Il fut un temps où certains produits étaient remboursés à 65 %. C’était au début des années 1980, sur décision de la ministre des affaires sociales, Georgina Dufoix, avant que ce taux ne soit ramené à 30 %. L’homéopathie est, en effet, critiquée depuis longtemps par les dirigeants de la Caisse nationale d’assurance-maladie des travailleurs salariés, qui la considéraient comme de la « poudre de perlimpinpin ». Mais ils n’avaient jamais pu obtenir qu’une baisse du taux de remboursement.
Elle a surtout été dénoncée par les Académies de médecine et de pharmacie et par l’ordre national des médecins, bien que de nombreux généralistes la prescrivent.

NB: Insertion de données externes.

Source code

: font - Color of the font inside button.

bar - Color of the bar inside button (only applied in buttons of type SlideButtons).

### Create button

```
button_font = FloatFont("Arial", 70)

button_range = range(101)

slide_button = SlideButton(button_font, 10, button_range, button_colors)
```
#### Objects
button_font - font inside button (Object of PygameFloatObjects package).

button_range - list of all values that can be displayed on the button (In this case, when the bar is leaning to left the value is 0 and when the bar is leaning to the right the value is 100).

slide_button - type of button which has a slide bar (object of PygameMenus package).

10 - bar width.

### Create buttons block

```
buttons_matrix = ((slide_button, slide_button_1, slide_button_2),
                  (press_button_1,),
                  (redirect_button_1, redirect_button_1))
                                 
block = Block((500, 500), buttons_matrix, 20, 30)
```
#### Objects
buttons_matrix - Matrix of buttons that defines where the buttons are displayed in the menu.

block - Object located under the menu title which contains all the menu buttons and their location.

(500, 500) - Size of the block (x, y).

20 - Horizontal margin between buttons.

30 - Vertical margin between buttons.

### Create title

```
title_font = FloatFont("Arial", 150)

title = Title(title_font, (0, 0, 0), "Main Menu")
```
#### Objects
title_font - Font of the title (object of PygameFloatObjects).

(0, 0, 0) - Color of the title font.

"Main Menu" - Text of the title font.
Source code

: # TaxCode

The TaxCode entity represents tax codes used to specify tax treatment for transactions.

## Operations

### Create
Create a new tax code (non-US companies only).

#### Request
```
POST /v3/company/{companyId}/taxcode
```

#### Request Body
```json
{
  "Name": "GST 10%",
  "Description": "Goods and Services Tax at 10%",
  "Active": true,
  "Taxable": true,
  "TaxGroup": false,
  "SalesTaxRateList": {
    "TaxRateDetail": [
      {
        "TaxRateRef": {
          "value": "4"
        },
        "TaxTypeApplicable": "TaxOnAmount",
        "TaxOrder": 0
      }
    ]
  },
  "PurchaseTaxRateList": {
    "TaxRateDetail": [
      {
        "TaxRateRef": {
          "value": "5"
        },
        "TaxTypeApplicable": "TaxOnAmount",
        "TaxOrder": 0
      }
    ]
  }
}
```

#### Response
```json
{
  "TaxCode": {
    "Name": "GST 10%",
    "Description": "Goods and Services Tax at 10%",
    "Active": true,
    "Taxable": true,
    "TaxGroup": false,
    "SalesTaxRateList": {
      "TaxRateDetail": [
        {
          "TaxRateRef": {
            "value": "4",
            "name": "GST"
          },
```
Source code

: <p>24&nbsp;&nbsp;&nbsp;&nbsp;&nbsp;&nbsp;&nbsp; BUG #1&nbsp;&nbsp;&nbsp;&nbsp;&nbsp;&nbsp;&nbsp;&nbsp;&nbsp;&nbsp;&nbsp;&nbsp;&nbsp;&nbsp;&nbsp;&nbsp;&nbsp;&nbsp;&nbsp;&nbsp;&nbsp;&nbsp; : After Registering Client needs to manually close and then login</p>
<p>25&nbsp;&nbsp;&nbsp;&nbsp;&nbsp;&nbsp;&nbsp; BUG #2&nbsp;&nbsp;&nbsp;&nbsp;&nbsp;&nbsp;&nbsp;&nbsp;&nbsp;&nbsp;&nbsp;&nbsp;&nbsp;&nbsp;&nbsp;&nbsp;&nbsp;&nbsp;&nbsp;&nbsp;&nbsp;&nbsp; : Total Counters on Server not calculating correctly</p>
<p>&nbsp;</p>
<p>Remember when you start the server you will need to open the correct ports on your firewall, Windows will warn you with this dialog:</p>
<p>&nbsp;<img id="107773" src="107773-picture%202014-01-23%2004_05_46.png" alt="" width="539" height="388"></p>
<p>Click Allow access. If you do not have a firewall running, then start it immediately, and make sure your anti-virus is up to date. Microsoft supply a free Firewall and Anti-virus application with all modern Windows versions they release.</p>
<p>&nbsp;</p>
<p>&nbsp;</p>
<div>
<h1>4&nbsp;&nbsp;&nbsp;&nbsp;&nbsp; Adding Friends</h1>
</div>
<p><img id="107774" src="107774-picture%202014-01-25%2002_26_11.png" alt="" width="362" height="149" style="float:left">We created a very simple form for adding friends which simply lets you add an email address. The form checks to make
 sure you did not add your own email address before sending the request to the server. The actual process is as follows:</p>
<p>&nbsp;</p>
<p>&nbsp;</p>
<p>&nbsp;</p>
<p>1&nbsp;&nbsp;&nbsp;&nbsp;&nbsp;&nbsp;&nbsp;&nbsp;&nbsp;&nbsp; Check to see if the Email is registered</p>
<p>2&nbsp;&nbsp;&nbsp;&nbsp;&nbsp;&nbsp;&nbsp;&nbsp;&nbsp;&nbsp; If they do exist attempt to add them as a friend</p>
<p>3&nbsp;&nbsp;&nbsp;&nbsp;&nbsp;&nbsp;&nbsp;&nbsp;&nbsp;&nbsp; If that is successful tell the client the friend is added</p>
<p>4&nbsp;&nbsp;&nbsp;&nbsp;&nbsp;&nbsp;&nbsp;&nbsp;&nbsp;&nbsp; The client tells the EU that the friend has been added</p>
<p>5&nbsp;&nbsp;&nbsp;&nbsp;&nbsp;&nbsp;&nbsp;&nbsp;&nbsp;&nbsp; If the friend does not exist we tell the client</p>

En revanche, une pétition de soutien avait recueilli 1,3 million de signatures en 2018-2019. Boiron assurait alors que jusqu’à 1 000 emplois seraient menacés en France (sur 2 500) en cas de suppression des remboursements.
Pour asseoir sa décision sur des arguments médicaux, le gouvernement avait saisi la Haute Autorité de santé, à la mi-2018. Sur la base de plus de 800 études relatives aux bénéfices de l’homéopathie pour les patients, elle avait conclu qu’il n’y avait pas lieu de maintenir son remboursement, puisque son efficacité est égale à celle d’un placebo. Autrement dit, aucun service médical rendu ne serait scientifiquement prouvé. Agnès Buzyn, alors ministre de la santé, avait annoncé le déremboursement en juillet 2019.